Stored data entries
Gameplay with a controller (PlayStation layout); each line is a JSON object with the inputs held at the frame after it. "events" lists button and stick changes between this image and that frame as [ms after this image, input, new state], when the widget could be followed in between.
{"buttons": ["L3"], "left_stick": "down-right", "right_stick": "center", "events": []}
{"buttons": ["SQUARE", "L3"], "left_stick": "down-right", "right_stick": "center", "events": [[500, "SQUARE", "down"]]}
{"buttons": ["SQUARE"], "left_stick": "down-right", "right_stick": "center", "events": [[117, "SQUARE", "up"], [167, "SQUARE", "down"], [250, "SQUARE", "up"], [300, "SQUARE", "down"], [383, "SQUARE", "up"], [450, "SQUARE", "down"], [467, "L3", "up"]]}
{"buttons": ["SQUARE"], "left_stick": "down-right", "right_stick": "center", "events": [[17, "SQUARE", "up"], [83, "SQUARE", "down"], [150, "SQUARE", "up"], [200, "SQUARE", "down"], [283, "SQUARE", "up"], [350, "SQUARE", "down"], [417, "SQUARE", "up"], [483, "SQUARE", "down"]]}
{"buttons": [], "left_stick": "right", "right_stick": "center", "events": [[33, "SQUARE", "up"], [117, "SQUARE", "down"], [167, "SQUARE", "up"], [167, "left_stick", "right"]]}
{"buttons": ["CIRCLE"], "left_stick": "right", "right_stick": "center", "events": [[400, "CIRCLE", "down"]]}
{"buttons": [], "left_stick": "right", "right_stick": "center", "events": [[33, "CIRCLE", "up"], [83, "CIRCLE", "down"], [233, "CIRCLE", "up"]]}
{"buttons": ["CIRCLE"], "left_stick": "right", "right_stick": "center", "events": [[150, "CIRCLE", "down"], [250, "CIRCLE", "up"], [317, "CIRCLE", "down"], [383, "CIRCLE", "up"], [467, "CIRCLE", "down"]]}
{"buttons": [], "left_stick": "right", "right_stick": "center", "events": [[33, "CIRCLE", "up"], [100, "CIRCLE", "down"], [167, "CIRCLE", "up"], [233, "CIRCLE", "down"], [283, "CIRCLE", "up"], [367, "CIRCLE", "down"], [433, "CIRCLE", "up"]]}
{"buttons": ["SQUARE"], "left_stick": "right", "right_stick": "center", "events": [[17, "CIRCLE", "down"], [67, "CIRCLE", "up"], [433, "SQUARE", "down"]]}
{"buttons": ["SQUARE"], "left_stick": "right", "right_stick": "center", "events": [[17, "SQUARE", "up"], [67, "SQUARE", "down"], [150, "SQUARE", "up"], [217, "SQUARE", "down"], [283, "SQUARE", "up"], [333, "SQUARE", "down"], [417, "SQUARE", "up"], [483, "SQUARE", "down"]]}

Exercise details → Your answer should be the data above, retyped in full and unaltered.

Answer box →
Gameplay with a controller (PlayStation layout); each line is a JSON object with the inputs held at the frame after it. "events" lists button and stick changes between this image and that frame as [ms after this image, input, new state], when the widget could be followed in between.
{"buttons": ["L3"], "left_stick": "down-right", "right_stick": "center", "events": []}
{"buttons": ["SQUARE", "L3"], "left_stick": "down-right", "right_stick": "center", "events": [[500, "SQUARE", "down"]]}
{"buttons": ["SQUARE"], "left_stick": "down-right", "right_stick": "center", "events": [[117, "SQUARE", "up"], [167, "SQUARE", "down"], [250, "SQUARE", "up"], [300, "SQUARE", "down"], [383, "SQUARE", "up"], [450, "SQUARE", "down"], [467, "L3", "up"]]}
{"buttons": ["SQUARE"], "left_stick": "down-right", "right_stick": "center", "events": [[17, "SQUARE", "up"], [83, "SQUARE", "down"], [150, "SQUARE", "up"], [200, "SQUARE", "down"], [283, "SQUARE", "up"], [350, "SQUARE", "down"], [417, "SQUARE", "up"], [483, "SQUARE", "down"]]}
{"buttons": [], "left_stick": "right", "right_stick": "center", "events": [[33, "SQUARE", "up"], [117, "SQUARE", "down"], [167, "SQUARE", "up"], [167, "left_stick", "right"]]}
{"buttons": ["CIRCLE"], "left_stick": "right", "right_stick": "center", "events": [[400, "CIRCLE", "down"]]}
{"buttons": [], "left_stick": "right", "right_stick": "center", "events": [[33, "CIRCLE", "up"], [83, "CIRCLE", "down"], [233, "CIRCLE", "up"]]}
{"buttons": ["CIRCLE"], "left_stick": "right", "right_stick": "center", "events": [[150, "CIRCLE", "down"], [250, "CIRCLE", "up"], [317, "CIRCLE", "down"], [383, "CIRCLE", "up"], [467, "CIRCLE", "down"]]}
{"buttons": [], "left_stick": "right", "right_stick": "center", "events": [[33, "CIRCLE", "up"], [100, "CIRCLE", "down"], [167, "CIRCLE", "up"], [233, "CIRCLE", "down"], [283, "CIRCLE", "up"], [367, "CIRCLE", "down"], [433, "CIRCLE", "up"]]}
{"buttons": ["SQUARE"], "left_stick": "right", "right_stick": "center", "events": [[17, "CIRCLE", "down"], [67, "CIRCLE", "up"], [433, "SQUARE", "down"]]}
{"buttons": ["SQUARE"], "left_stick": "right", "right_stick": "center", "events": [[17, "SQUARE", "up"], [67, "SQUARE", "down"], [150, "SQUARE", "up"], [217, "SQUARE", "down"], [283, "SQUARE", "up"], [333, "SQUARE", "down"], [417, "SQUARE", "up"], [483, "SQUARE", "down"]]}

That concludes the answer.